Activity » From the entries that follow, extract each line holding the string "whitakers".

---*---

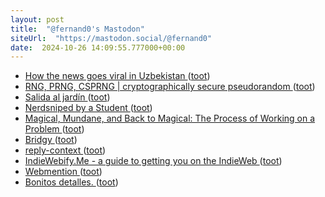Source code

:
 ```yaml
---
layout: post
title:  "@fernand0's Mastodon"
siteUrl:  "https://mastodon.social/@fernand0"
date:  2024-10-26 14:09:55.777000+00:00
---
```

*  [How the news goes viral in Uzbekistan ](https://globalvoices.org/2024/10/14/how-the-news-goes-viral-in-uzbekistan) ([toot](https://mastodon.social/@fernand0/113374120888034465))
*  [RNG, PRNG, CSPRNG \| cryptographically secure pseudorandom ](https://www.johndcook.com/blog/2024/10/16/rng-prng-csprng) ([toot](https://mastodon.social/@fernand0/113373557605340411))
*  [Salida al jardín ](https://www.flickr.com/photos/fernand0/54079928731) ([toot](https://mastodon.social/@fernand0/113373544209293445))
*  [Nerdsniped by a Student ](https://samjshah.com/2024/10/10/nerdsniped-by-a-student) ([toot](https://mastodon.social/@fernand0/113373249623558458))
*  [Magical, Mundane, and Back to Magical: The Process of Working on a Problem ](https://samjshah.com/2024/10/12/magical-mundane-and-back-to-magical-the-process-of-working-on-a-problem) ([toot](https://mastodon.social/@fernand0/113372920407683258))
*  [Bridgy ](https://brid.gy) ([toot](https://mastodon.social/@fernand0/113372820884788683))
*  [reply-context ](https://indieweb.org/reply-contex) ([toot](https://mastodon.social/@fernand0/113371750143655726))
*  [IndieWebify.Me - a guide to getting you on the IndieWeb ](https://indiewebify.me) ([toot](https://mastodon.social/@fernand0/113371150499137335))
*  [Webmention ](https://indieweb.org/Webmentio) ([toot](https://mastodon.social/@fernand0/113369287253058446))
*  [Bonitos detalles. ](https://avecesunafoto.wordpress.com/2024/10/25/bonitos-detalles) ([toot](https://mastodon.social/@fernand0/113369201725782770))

---*---

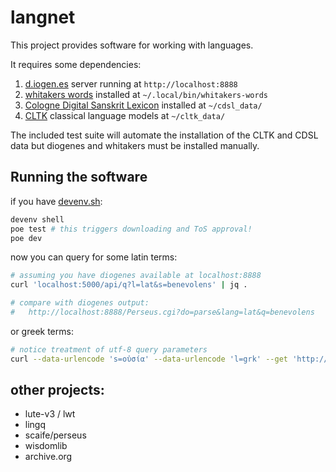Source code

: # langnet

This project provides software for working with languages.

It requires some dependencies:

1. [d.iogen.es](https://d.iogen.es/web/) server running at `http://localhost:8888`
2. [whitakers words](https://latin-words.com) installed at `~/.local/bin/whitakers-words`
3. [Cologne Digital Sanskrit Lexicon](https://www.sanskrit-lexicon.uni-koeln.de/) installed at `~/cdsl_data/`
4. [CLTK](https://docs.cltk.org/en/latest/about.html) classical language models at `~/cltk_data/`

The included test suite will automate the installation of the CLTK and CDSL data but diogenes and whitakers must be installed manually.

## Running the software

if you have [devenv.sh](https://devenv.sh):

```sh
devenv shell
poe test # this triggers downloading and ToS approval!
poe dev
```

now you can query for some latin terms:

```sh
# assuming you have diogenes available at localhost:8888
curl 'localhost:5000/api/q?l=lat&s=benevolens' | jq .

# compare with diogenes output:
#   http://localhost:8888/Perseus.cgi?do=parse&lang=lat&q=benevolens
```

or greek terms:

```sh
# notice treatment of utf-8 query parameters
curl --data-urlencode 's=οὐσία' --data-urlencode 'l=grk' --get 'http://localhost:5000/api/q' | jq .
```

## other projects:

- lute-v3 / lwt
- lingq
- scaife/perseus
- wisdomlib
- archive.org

---*---

Solution for this problem »
2. [whitakers words](https://latin-words.com) installed at `~/.local/bin/whitakers-words`
The included test suite will automate the installation of the CLTK and CDSL data but diogenes and whitakers must be installed manually.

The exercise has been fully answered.